DATA RECORDS: Begin
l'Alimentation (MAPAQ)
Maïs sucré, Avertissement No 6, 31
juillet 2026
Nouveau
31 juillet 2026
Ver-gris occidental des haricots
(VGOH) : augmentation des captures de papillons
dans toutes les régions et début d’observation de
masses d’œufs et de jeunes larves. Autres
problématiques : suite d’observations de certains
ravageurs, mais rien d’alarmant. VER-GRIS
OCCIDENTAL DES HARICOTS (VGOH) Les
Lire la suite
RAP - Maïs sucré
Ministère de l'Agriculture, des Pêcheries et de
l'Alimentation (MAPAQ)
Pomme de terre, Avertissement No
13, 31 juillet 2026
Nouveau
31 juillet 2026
DATA RECORDS: End
Transcribe the records. Keep every word exactly as it stands.

_SOLUTION TO THIS TASK_:
l'Alimentation (MAPAQ)
Maïs sucré, Avertissement No 6, 31
juillet 2026
Nouveau
31 juillet 2026
Ver-gris occidental des haricots
(VGOH) : augmentation des captures de papillons
dans toutes les régions et début d’observation de
masses d’œufs et de jeunes larves. Autres
problématiques : suite d’observations de certains
ravageurs, mais rien d’alarmant. VER-GRIS
OCCIDENTAL DES HARICOTS (VGOH) Les
Lire la suite
RAP - Maïs sucré
Ministère de l'Agriculture, des Pêcheries et de
l'Alimentation (MAPAQ)
Pomme de terre, Avertissement No
13, 31 juillet 2026
Nouveau
31 juillet 2026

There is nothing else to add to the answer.